The Mountain Spirit
Image by falco from Pixabay
Wet winds whirled with cool mists and refreshing chill up upon the ridges, whistling pleasantly against the crags high above the green country. Soft blankets of fog clung lazily to the grey peaks and rolled over the slopes before catching in the gale and flitting across the sky. Moss clung to damp rock with the clean smell of wet earth along the trail and a single climber ascended through the majesty with aching lungs and a hobbled gait.
He tripped over a stray branch and cried out, slamming into the cold ground with a final grunt of despair.
“This is pointless!” He spat the bitter taste of soil from his mouth and noticed a flat section of rock to rest on. He crawled out from the trail and onto the level ridge that overlooked the vista, “What am I even doing up here?” He slumped down.
The climber flinched and scanned the area. The voice came from… everywhere? It whistled in the winds, it emerged from the rolling fogs and reverberated from the deep roots of the mountain all at once.
“Who goes there?”
“You might say I go nowhere, in your understanding. I am the thing on which you tread, turn around friend, and see me.”
The climber stood and turned slowly, trepidation slowing his movement more than his hobble. He gazed up as horror seized his breath. The crags and crevices of the ridge formed a titanic face on the mountain, a mottled, gnarled thing which stared down at the climber with concern.
“Behold, the mountain!”
“It’s, it’s,” the climber collapsed, scrambling away until he felt the edge of the ridge and the eerily inviting heights, “It’s not possible.”
“Not possible?” The face did not move as it spoke but the expression changed somehow, without being seen, to one of amusement. “Not possible that something so ancient and persistent throughout the ages should have a voice, a face? But in your mind it is entirely possible that a tiny, short lived creature such as yourself should come to understand the universe?”
“I guess that’s fair,” he suddenly felt very small, “Are you friendly?”
“I have not thrown you from my skin so far, have I?” The face changed without moving again, the expression morphing with impossibility.
“I guess that’s also fair.” The climber sighed and let his body sag.
“What troubles you, little creature? Why do you persist to my summit despite your injury?”
“What good am I if I cannot even manage a simple walk?”
The mountain laughed, the sound rolled from its roots all the way into the climber’s bones. “Simple?

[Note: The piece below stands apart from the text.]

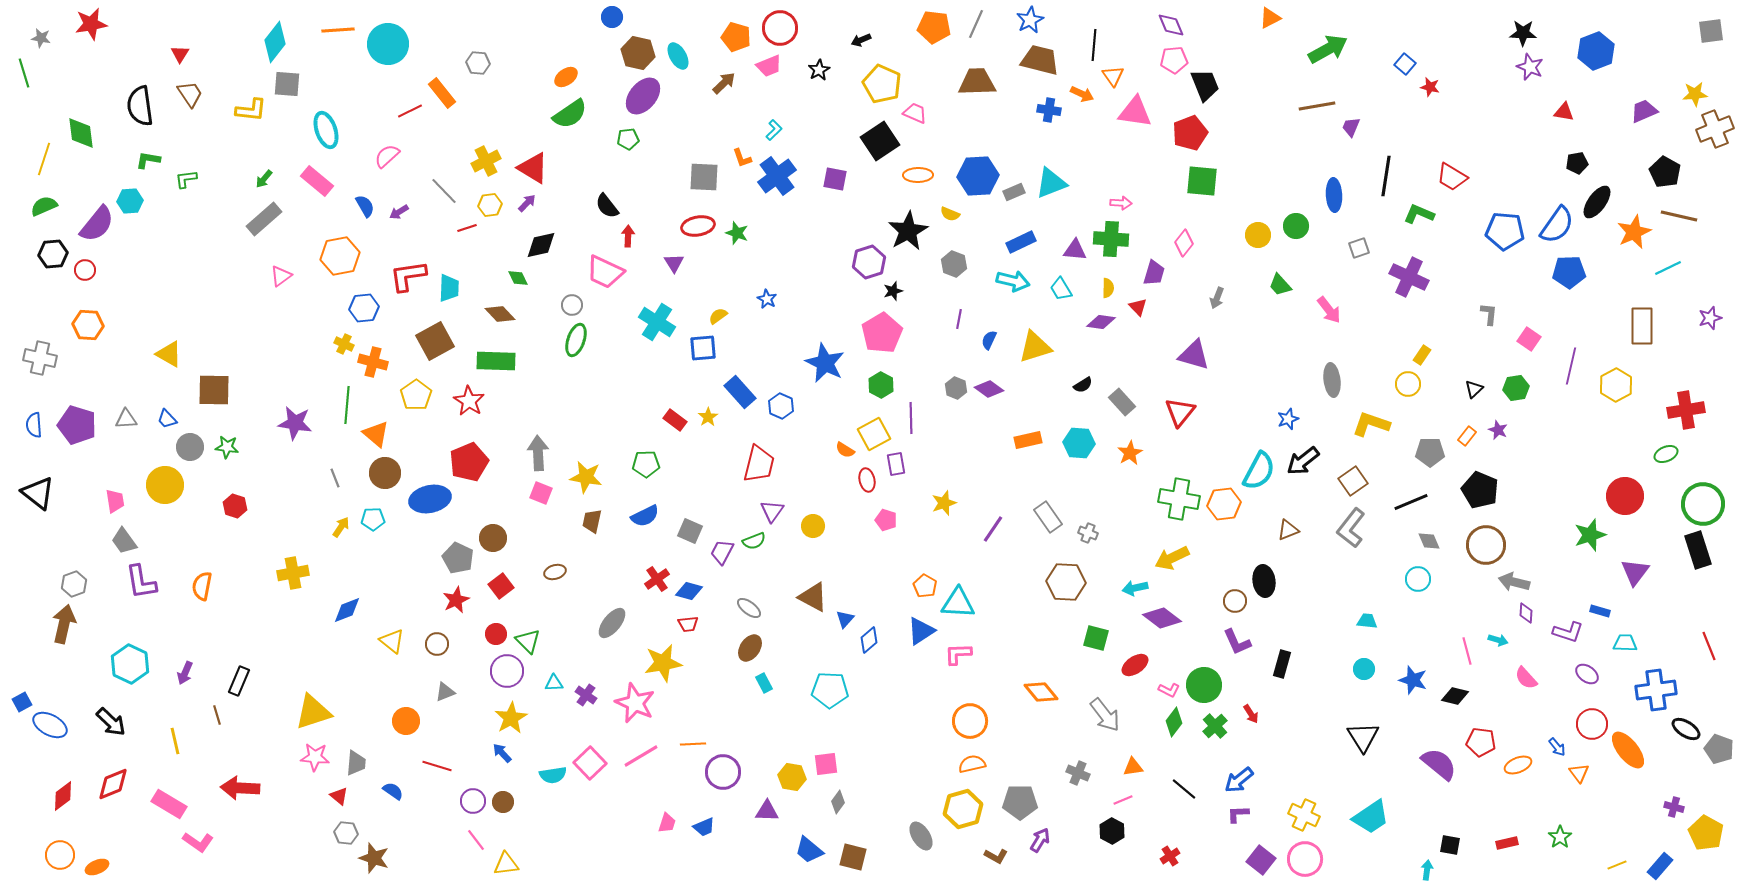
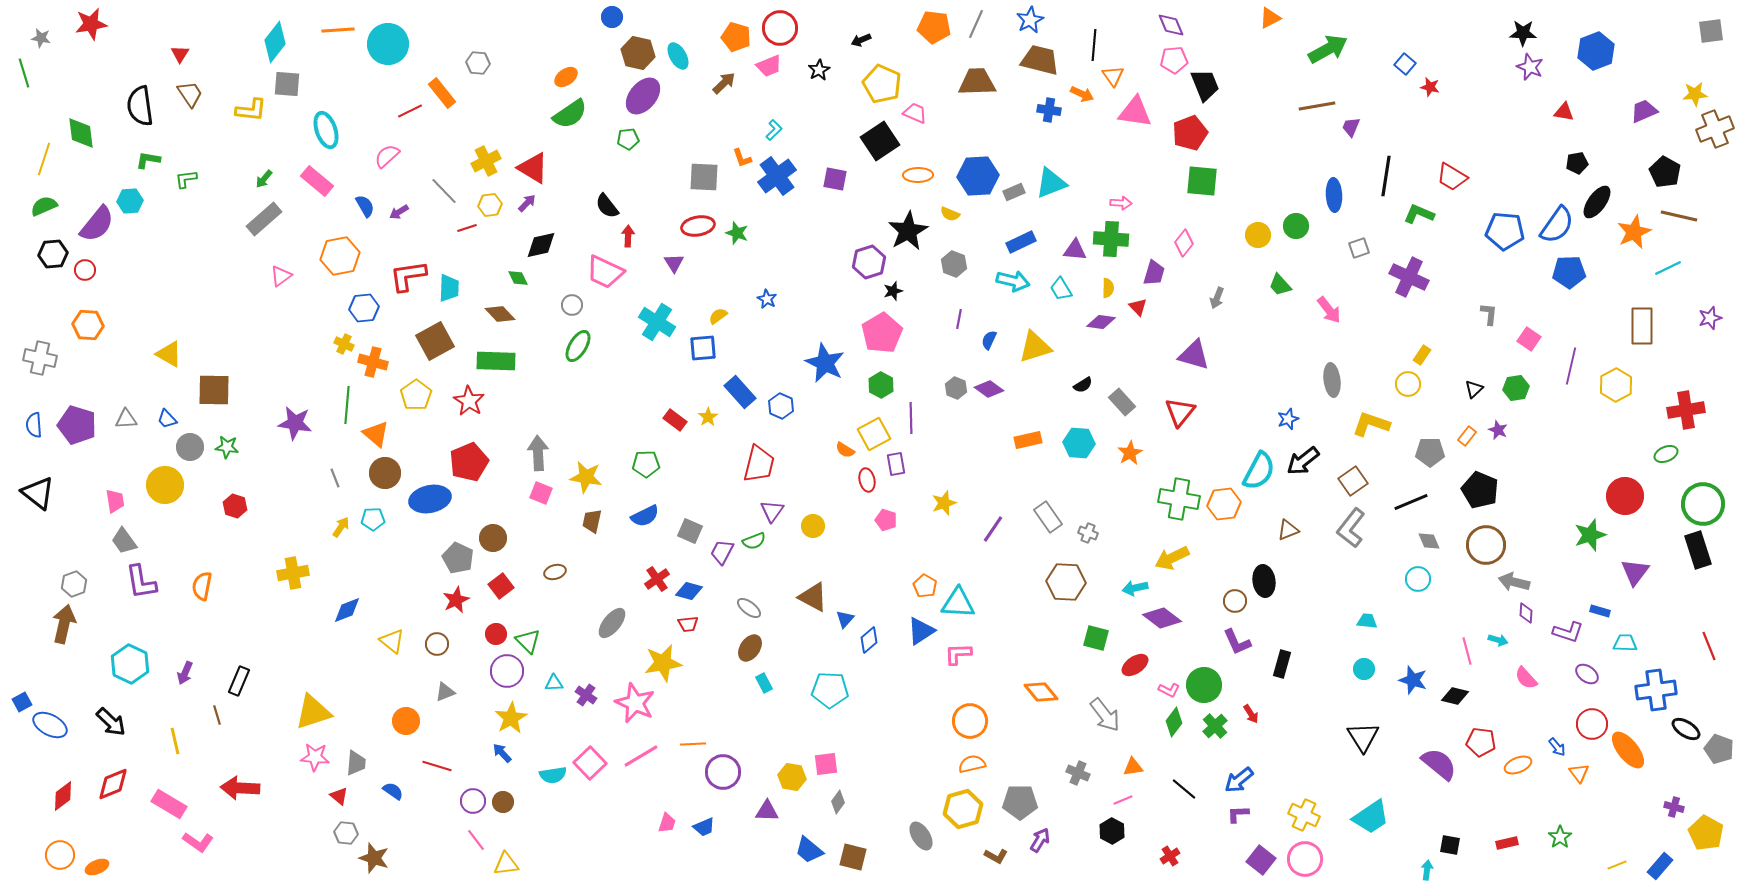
green ellipse at (576, 340): moved 2 px right, 6 px down; rotated 12 degrees clockwise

Is that what you call it when a poor creature, alone, in pain, and in tears braves the elements that cause it discomfort? Your journey may have been simple to start, but I know not why you persist on it.”
“I said I would do it. I promised myself I would do it, that I could do it!”

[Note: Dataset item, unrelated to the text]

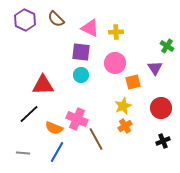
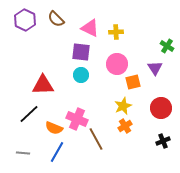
pink circle: moved 2 px right, 1 px down
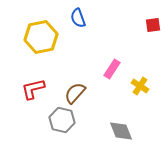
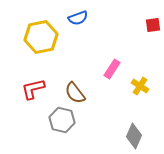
blue semicircle: rotated 90 degrees counterclockwise
brown semicircle: rotated 80 degrees counterclockwise
gray diamond: moved 13 px right, 5 px down; rotated 45 degrees clockwise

“And failure would lessen you?”
“Yes!” The expression in the rock face morphed without motion again, bemusement, the climber looked away abashed, “No.”
“Then why punish yourself, friend?”
“I was supposed to prove to myself that I could accomplish something. And now look at me.”
“I am looking at you,” the enormity of the being weighed down on the climber, “And I am looking past you, to the beautiful vista that your ‘failure’ has allowed you to view. Go on, friend, look.”
The climber sighed and gazed out over the country. He was struck by the green fields, punctuated by the terracotta roofs of the quaint towns that inhabited them and rivers that spread across the land. They glistened like sapphire veins in the golden sun as it burned through the wispy fog, leaving him dazzled with awe.
“So you did not accomplish the arbitrary goal you set, but you still gained something beautiful, and not just the view. Clear air, exercise, isolation, self reflection, these are also gifts. Maybe you can’t conquer the physical mountain, but there are many more challenges that lay ahead. People will die, limbs will fracture and hearts will break. Your home may flood, or be torn from you in the gale while your livelihood goes up in flames. These are all mountains to climb, in doing so you will become stronger, in mind and body and spirit. No matter how high you ascend, you will be granted some reward for the effort, you just need to look.”
“So the mountains will come even if I wish not to climb them, even if I am not ready, like today?”
“That is my nature, my friend.”
“Hardly seems fair.”
The face morphed to mirth, “And that is life’s nature, I’m afraid. But despite these trials, you will always be able to find some slither of joy.”
“I don’t understand.”
“Understanding too is a mountain, and I look forward to when you ascend it so that we may speak again. Until then, stop punishing yourself, recognise your achievement and go get that ankle looked at.” With that, the face vanished from the climber’s perception.
He searched the ridge and scrutinised the crags in disbelief. The line that formed the eye was just a shadow, the nose was just a boulder and the lips a crevice. No matter how he squinted or tilted his head he could not make the shapes form a face again.
“I wonder if I’m mad.” He shuffled from the ridge to start his descent, finding that the branch he tripped over was smooth and the perfect height to use as a cane to aid his injury. Smiling, he stooped to pick it up, gazing out over the vista once more. “You’re right,” he said, “Perhaps this is enough.”